Social media aside, I don’t think even Madiba could have imagined a South Africa where the two most measured politicians currently are Gayton Mckenzie from the Patriotic Alliance and Corné Mulder from the Freedom Front +… and they actually agree with each other.

On top of this, an organisation like Sakeliga – which is aggressively pushing back against B-BBEE legislation – has also gone on record that it doesn’t buy the concept of the “Doomsday Coalition” that the DA uses for fearmongering.

Excuse the pun, but not everything is black and white in South Africa.

Further to this, it appears that we will be off the Financial Action Task Force (FATF) “greylist” by October 2025 – a key part of South Africa participating in global financial markets.      

Last, we might actually have excess electricity generation for the first time in nearly 20 years as Kusile and Medupi come online and are supplemented by a variety of solar and wind energy projects. A decade overdue and a couple hundred billion rand over budget, but we got there!   

Next step: a coherent national strategy


If we agree that the world isn’t coming to an end, what is missing is a coherent national strategy.

Perhaps the challenge can be best captured in the developments around the cannabis sector in South Africa. In his 2025 State of the Nation Address, the President said: “We want South Africa to be leading in the commercial production of hemp and cannabis.”

Fewer than six weeks later, the health minister gazetted regulations prohibiting the sale, importation and manufacture of food products containing cannabis and hemp. A week later, the Gazette was withdrawn following pressure from the President.
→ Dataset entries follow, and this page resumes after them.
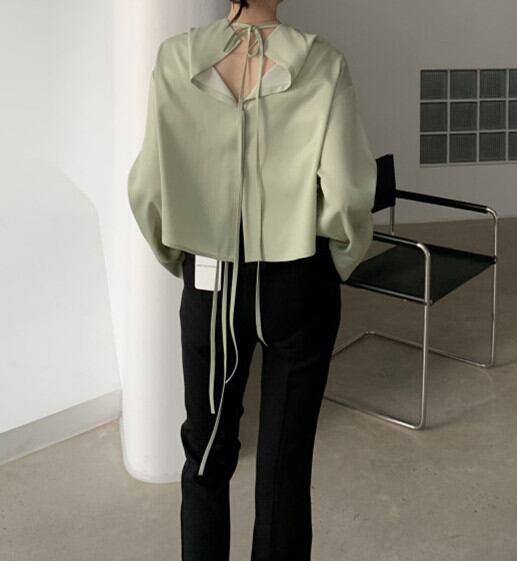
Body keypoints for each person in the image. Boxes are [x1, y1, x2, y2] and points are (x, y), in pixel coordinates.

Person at [127, 1, 377, 559]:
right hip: (299, 275)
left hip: (212, 277)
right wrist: (336, 262)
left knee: (206, 453)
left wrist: (183, 260)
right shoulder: (324, 63)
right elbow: (347, 190)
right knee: (287, 462)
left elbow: (147, 186)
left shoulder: (176, 59)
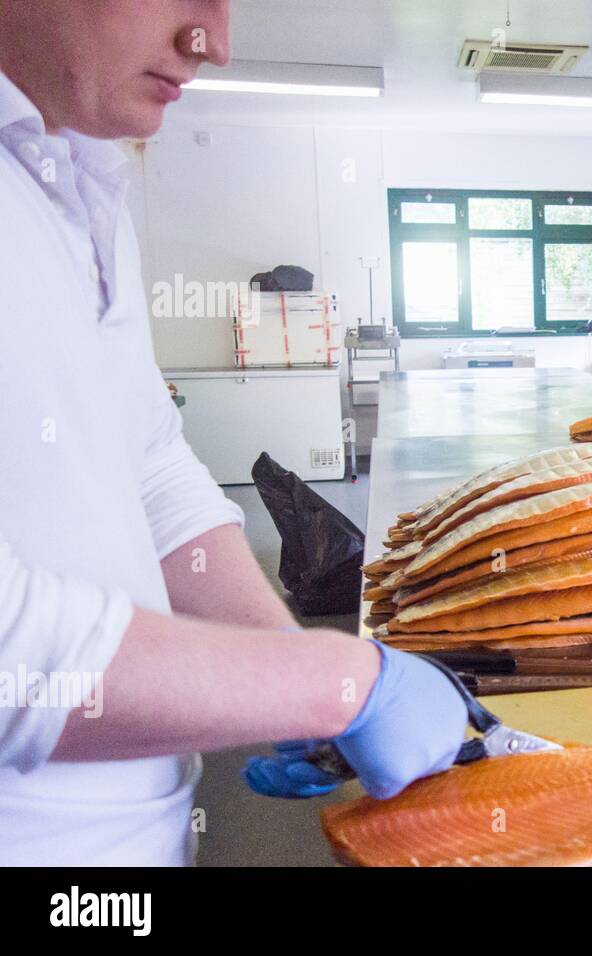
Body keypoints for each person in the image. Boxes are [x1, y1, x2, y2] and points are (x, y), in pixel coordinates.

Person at [0, 0, 466, 866]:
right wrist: (335, 686)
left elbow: (152, 467)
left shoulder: (77, 183)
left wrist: (281, 659)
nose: (212, 39)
This lack of alignment can also be seen around vanity projects including the National Health Insurance (NHI) and the Transformation Fund. The ANC’s voting patterns clearly showed that the NHI is not a selling point with their electorate and the business lobby in South Africa used hard data from the South African Revenue Service to show that you can socially engineer a vibrant SME sector.

In a similar vein, it feels disingenuous for the President to attend the annual congress of the Democratic Nursing Organisation of South Africa and say: “In 2005 we passed the Nursing Act to enable the professionalisation of nursing and to facilitate the establishment of the South African Nursing Council. Successive regulations have been passed that deal with scope of practice for nurses and midwives… Our nurses will be the backbone of NHI.”

I understand pandering to an audience, but go back and look at the annual reports from the various listed healthcare providers over the past decade and you will see many mentions of the struggle to attract, train and develop the nursing profession in South Africa. In fact, if you go back and look at the South African Nursing Council reports, there were 278,617 registered nurses in 2015. According to the council’s last annual report, there were 256,296 Annual Practicing Certificates – the equivalent of annual membership fees – paid.

If healthcare really is a strategic sector, why is the net investment – and professional output – in a skill like nursing in decline?   

Ultimately, we need to start moving away from rhetoric and zeroing in on an actionable strategy. We need to identify the sectors, skills and stakeholders that will be required and then have consistent messaging around them and take control of our future.

Fortunately, we are starting to have far more robust discussions about what this future looks like and collectively we are feeling that we have the power to influence where we are going.  

While I agree that there are very real challenges that South Africa needs to address, the reality is that it is a noisy time for democracy across the globe. In the same way that the Trump administration is disrupting the status quo, South Africans are recognising that it is no longer business as usual and are finding their voices, and that can only be healthy after years of mediocrity and political malaise.

It might be a little bumpy in places, but I think everything is actually going to be okay. DM

Marc Ashton, a former financial journalist and editor, is the CEO of Decusatio.